Currently, dependencies are not downloaded through the build cache.

Gradle will only download dependencies when it has not already downloaded it, or if it cannot be sure if the already downloaded copy is the same as what is in the repository (e.g. because the repository does not offer checksums). In most cases, Gradle already has the behaviour of only downloading changed/new things.

I suspect something else is going on in your environment. Can you please elaborate on the behaviour you are experiencing.


(Nicholas Roth) #3

Thanks for your reply!

We are using a Jenkinsfile DSL pipeline with a clean workspace for each CI run (this is for testing that we can do a clean build). After cloning the repo, the first Jenkins stage invokes gradle assemble. This takes forever without using an existing .gradle directory; most of the time is spent downloading from our corporate Artifactory server.
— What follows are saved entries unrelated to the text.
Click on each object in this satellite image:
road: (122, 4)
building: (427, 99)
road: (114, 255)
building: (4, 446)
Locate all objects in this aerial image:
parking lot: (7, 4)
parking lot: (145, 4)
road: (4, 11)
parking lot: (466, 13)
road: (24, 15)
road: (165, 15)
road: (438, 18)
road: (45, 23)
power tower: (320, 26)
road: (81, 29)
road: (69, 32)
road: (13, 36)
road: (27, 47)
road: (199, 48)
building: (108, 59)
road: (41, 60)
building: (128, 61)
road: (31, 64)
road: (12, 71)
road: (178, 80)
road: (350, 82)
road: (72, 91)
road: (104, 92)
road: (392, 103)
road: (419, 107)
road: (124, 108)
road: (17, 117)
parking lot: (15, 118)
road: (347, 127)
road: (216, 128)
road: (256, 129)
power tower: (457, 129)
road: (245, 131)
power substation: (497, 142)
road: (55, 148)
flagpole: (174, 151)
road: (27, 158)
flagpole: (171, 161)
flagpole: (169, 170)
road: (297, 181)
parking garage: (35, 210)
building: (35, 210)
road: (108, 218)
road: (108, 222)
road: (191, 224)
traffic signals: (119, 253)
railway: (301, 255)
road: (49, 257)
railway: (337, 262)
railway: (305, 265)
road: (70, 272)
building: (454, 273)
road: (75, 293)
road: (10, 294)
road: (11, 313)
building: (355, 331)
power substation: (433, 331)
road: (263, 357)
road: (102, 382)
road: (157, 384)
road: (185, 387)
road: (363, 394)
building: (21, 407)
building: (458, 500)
We do not control the Artifactory server but are required to use it. Instead, we periodically run ./gradlew assemble with a new GRADLE_HOME and remove the script cache from GRADLE_HOME. Before each build, we rsync the template GRADLE_HOME to the build machine and set an environment variable pointing to it.

Now that I set up a build cache server, I am hoping there is a more elegant solution to our problem than what is described above. Specifically, I’m hoping to skip downloading dependencies without pre-creating a GRADLE_HOME and rsync-ing it to the build machines.


(Luke Daley) #4

There’s nothing really built in here that will help.

Faced with this problem, I would explore using some kind of proxy cache in front of your Artifactory server that is deployed very close to where your builds run (i.e. making the transfer fast). You could use something like Nginx for this.